We talked about the fact that these drugs are exceptionally impressive at weight reduction and in fact out of all the drugs that we have to date in the GLP1 category Ozempic (Semaglutide) seems to be the most effective around weight reduction. And if you just look at this graph, anything above the line, is a weight increase.
So you can see that in the middle there with the little green mark there around insulin glargine (Lantus) which put on a bit of weight. But across all the other drugs, and the other trials, there was weight reduction and consistently it looks like there was a weight loss of between 3.5kg - 6.5kg favouring Ozempic with the bigger weight loss seen in the higher dose.
Well, the common side effects are nausea, diarrhoea, vomiting, abdominal pain, and decreased appetite. And that is what was reported, but in fact if you talk to people who are using it, it is that sense of fullness, that queasy feeling that you have if you have eaten too much. Imagine going to a wedding and just stuffing your face and then someone saying "would you like another dessert?" and just thinking no I can't eat anymore.
That is the sensation that you get with GLP1 therapies and it is experienced by about 10-20% of people but the vast majority of these symptoms settle after around about 8-12 weeks in most people and if somebody were in a situation where they felt nauseated there is no reason that they need to escalate from 0.25mg up to 0.5mg until that nausea has settled.
Because it is a very powerful drug and it would be a shame if we gave up on it because the side effects were bad in the first week or two and we didn't find a way to persist.
Now there are a few serious side effects that are noted.
So there was a concern with a GLP-1s around inflammation of the pancreas that is extremely rare, low blood sugars are unlikely, but possible, and of course, there are allergic reactions.
So there is Ozempic (Semaglutide).
A new treatment that is being launched all over the world that is for people with Type 2 diabetes, that seems to not only lower blood sugars but also in lowering blood sugars leads to some weight loss. There is some good evidence also that in people who have cardiovascular risk factors, in other words, people who are either susceptible? to heart attacks and strokes or people who have had one in the past, this reduces the likelihood of having a further event by around 25-26%.

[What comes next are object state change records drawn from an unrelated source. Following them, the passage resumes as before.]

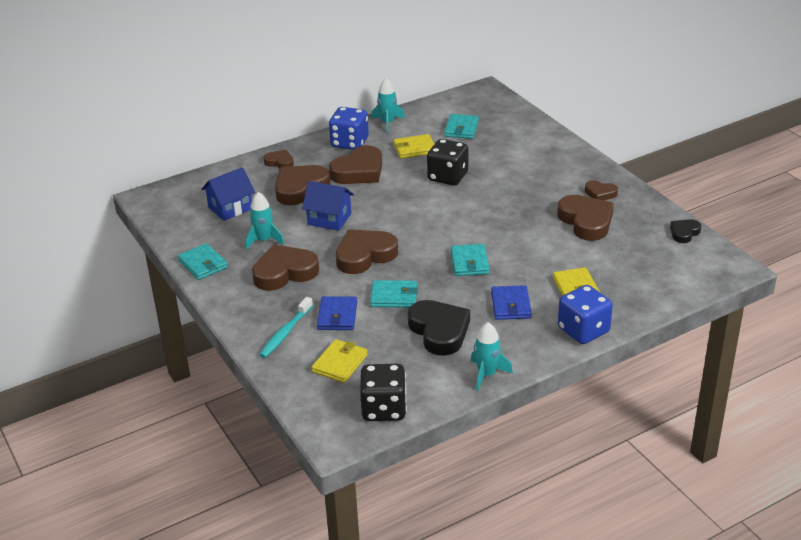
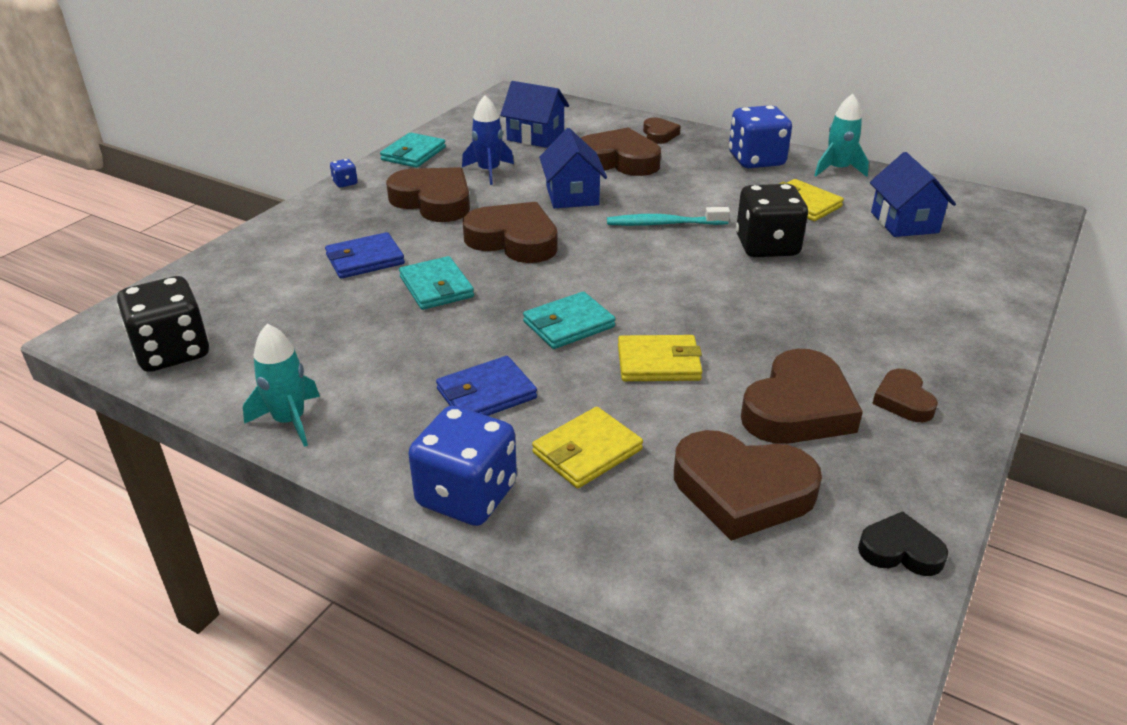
camera: 60 degrees right, 0 degrees up
(219, 303) = (345, 183): none -> blue dice
(264, 240) = (489, 171): turquoise rocket -> blue rocket
(285, 333) = (309, 236): turquoise toothbrush -> turquoise toothbrush (664, 224)
(340, 363) = (262, 290): yellow wallet -> yellow wallet (658, 362)
(359, 171) = (700, 183): brown heart -> brown heart (742, 491)
(439, 331) = (377, 346): black heart -> none
(461, 129) = (904, 222): turquoise wallet -> blue house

That is in common with a number of other GLP-1 drugs.
So these are really powerful agents that are really helping us, as healthcare professionals, provide great care and outcomes for people with diabetes and certainly a great tool if you have diabetes to help you moving forward because with the benefits of weight loss and the reduction in blood sugars being so powerful and the potential benefit of reducing heart attacks and strokes this is part of the future of diabetes that is here right now.